Back in Fall 2009 at the tail end of my Master Gardener Classes, Tovah Martin    came in to lecture to us on growing houseplants. Tovah spent many a day working in Logees Greenhouse(s) and is caretaker in her own home of numerous plants which she loves dearly. Can I just say she is a-dor-a-ble!   I first “met” her through the books she wrote  about one of my gardening super heroes, Tasha Tudor. Given the opprtunity, I would love to garden the way Tasha did, with all her glorious cottage-y borders, yankee thrift and chickens.  I have the corgis already ( she had many),, but my Tasha experience would be lacking as I would never give up electricity, proper heating, UPS delivery 365 days a year, and of course, Bill. I am also not, as both Tasha and Tovah are, a bonnet and calico dress wearin’ kind of girl, relying as I do on “foundation garmments” and make-up to enhance and deflect the eye.

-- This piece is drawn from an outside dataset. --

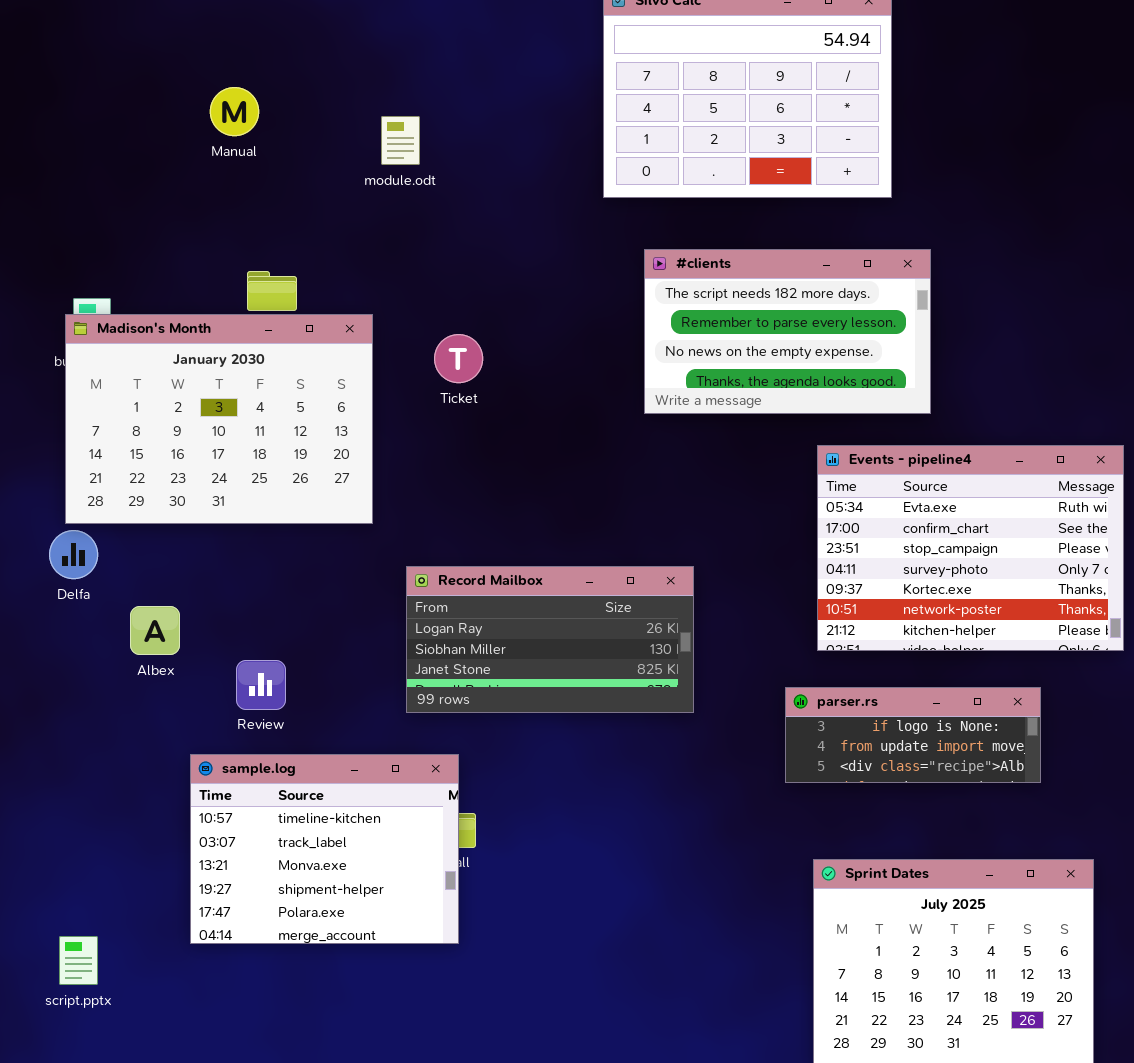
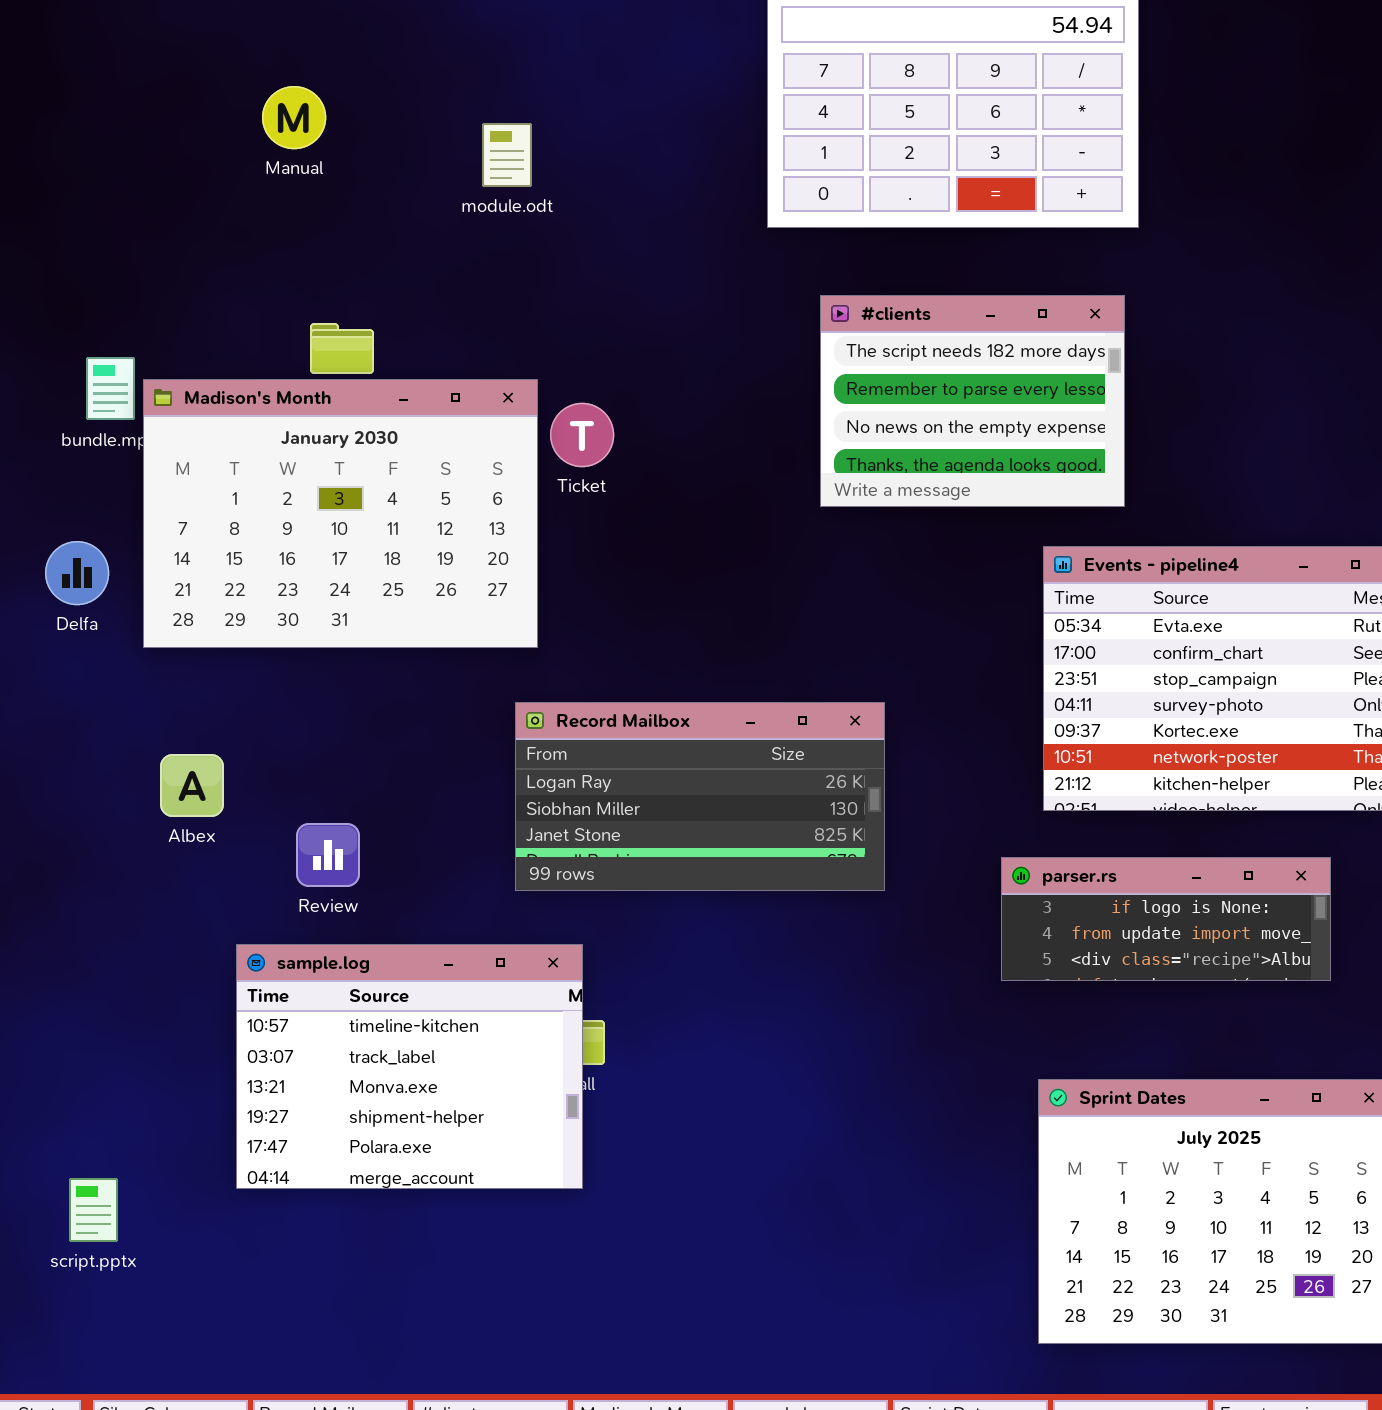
#clients: [644,249,931,414] -> [820,295,1125,507], resized
Madison's Month: [65,314,373,524] -> [143,379,538,648], moved
Delfa: [49,530,98,579] -> [45,541,109,605], moved

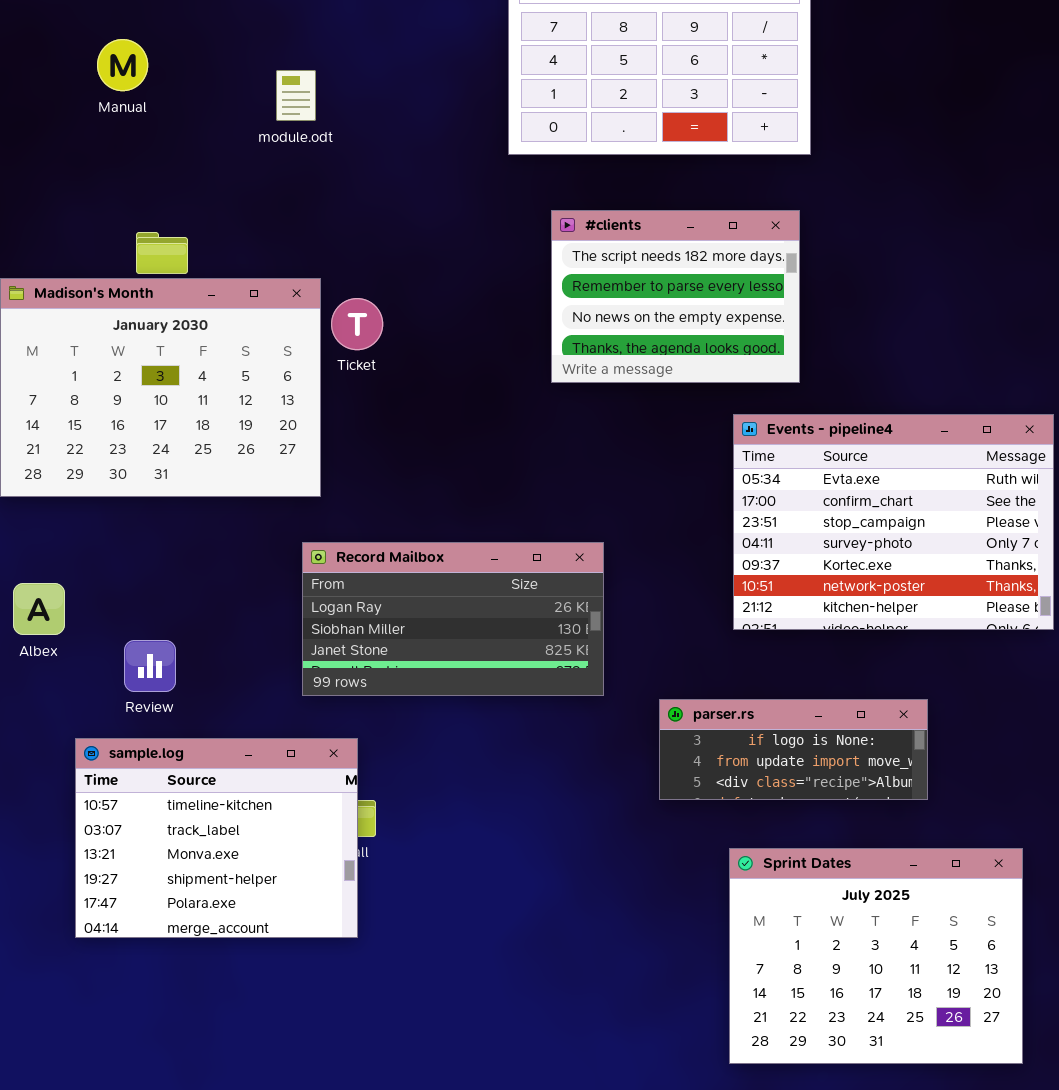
parser.rs: [1001,857,1331,981] -> [659,699,928,800], moved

But I digress. Back to Tovah. I was so looking forward to this class, and trying my hardest not to act like a crazed groupie. She talked to us about the vagaries of the tropicals , and  in my starry-eyed state  I took zero notes. I just wanted her to be my best friend, skip the whole indoor plant thing. At  the end of her lecture she announced that she was going to give away the divisions of a plant she had used to demonstrate re-potting in sort of a raffle/lottery. Well, guess who one of the winners was?  EE-GADS! How to decline??  There was no way I could not accept such an offering and still remain able to gush all over her and get her to sign my new book, “The New Terrerium” .

So, I took the division, and jotted down the only word I wrote down in my notebook that day …..Ammonum Cardomom….just that exact thing, no other words at all.

This week in my fervor to get back to my garden-ness, I tried working outside  but it was COLD and SNOWING again. So I turned to the least likely place you will ever find me, tending the  houseplants that have finagled their way under various and convoluted circumstances into my living room. The Tovah Plant, (as I like to lovingly call it) has grown and grown, on might even say thrived, but that is tempting fate . It needed re-potting and so I took it to the kitchen and went in search of my master gardening notebook. Given that I know next to nothing about houseplants, but have vague notions that some prefer to be pot-bound , root pruned, and other uncomfortable sounding treatments, I figured i would look up the plant and at least try to give it the proper care .

My search using the name found in my notebook, Amomun Cardomom left me scratching my head. Cardomon is a tricky plant to grow. The directions used words  like “fussy” and “difficult to grow”.It  does not like drafts, sunlight, or a  regular watering schedule. It likes to be misted daily, but have it’s roots kept dry. Blah-blah, on and on with all it’s Diva requests.

Um, this could not be the plant I had been tending, that is for certain. More searching ensued.

Turns out the most common mis-identifiation in Houseplant Unniverse, is  ID-ing Amomun Cadomom when you really have Alpina Nutans (Cinamon Ginger). Both plants look very similar, and both have spicy scented foliage. BUT Cardomon is FUZZY on the underside of it’s leaves and difficult to cultivate outside a warm steamy greenhouse.

I can not, and will not accept Tovah, MY Tovah, was wrong. I must have in my dreamy eyed  stupor somehow imagined she said Amomom Cardomom, when what she really said was Alpina nutans. I forcefully brush the thought that I have never heard of the plant before and could not possibly have written it down without someone not only saying it ,but also spelling it for me, out of my head.  Tovah is not wrong, not now, not ever.

I potted up my Tovah plant and put it back on the windowsill. It is happy, and it likes it’soriginal  name, Tovah Plant, better anyway.